━━━ Data supplied

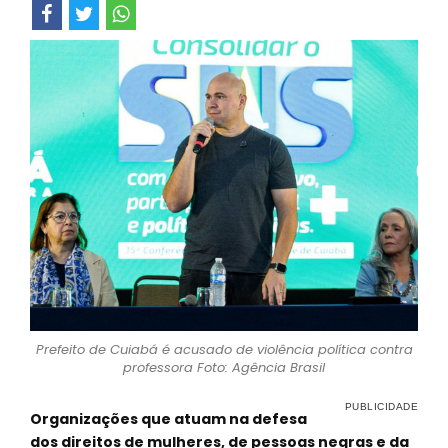
Prefeito de Cuiabá é acusado de violência política contra
professora Foto: Agência Brasil
Organizações que atuam na defesa
dos direitos de mulheres, de pessoas negras e da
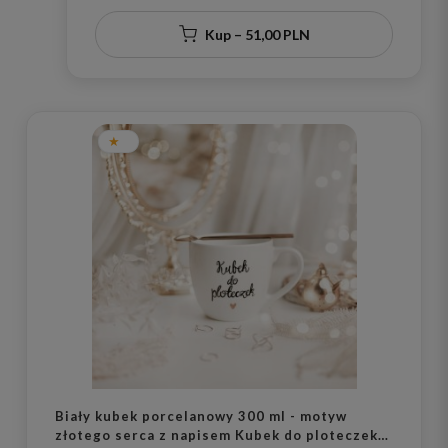
Kup – 51,00 PLN
Biały kubek porcelanowy 300 ml - motyw
złotego serca z napisem Kubek do ploteczek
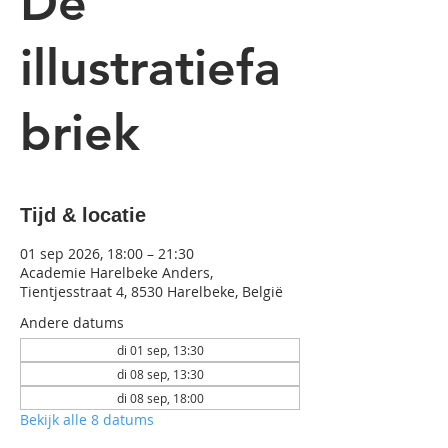
De
illustratiefa
briek
Tijd & locatie
01 sep 2026, 18:00 – 21:30
Academie Harelbeke Anders,
Tientjesstraat 4, 8530 Harelbeke, België
Andere datums
di 01 sep, 13:30
di 08 sep, 13:30
di 08 sep, 18:00
Bekijk alle 8 datums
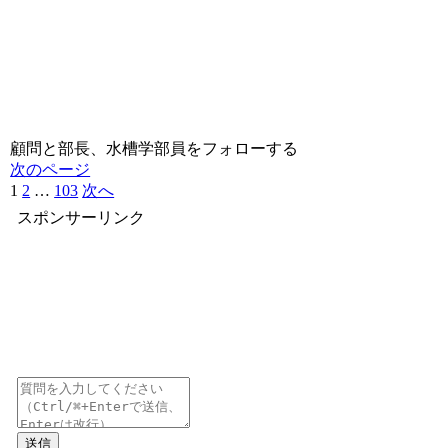
顧問と部長、水槽学部員をフォローする
次のページ
1
2
…
103
次へ
スポンサーリンク
送信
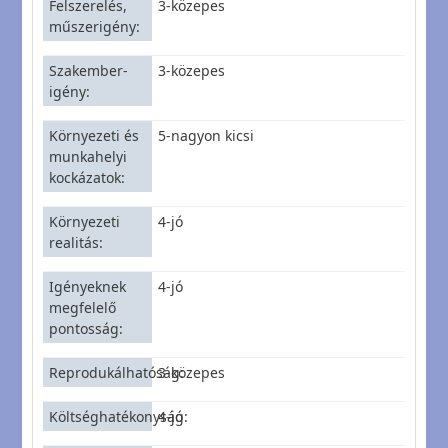
Felszerelés,
3-közepes
műszerigény
Szakember-
3-közepes
igény
Környezeti és
5-nagyon kicsi
munkahelyi
kockázatok
Környezeti
4-jó
realitás
Igényeknek
4-jó
megfelelő
pontosság
Reprodukálhatóság
3-közepes
Költséghatékonyság
4-jó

━━━━━━

Task requirements:
Retype everything from the line containing "Kup – 51,00 PLN" down to the end of the items, leaving out the pictures.

Answer to the exercise:
Kup – 51,00 PLN
Biały kubek porcelanowy 300 ml - motyw
złotego serca z napisem Kubek do ploteczek
De
illustratiefa
briek
Tijd & locatie
01 sep 2026, 18:00 – 21:30
Academie Harelbeke Anders,
Tientjesstraat 4, 8530 Harelbeke, België
Andere datums
di 01 sep, 13:30
di 08 sep, 13:30
di 08 sep, 18:00
Bekijk alle 8 datums
顧問と部長、水槽学部員をフォローする
次のページ
1
2
…
103
次へ
スポンサーリンク
送信
Felszerelés,
3-közepes
műszerigény
Szakember-
3-közepes
igény
Környezeti és
5-nagyon kicsi
munkahelyi
kockázatok
Környezeti
4-jó
realitás
Igényeknek
4-jó
megfelelő
pontosság
Reprodukálhatóság
3-közepes
Költséghatékonyság
4-jó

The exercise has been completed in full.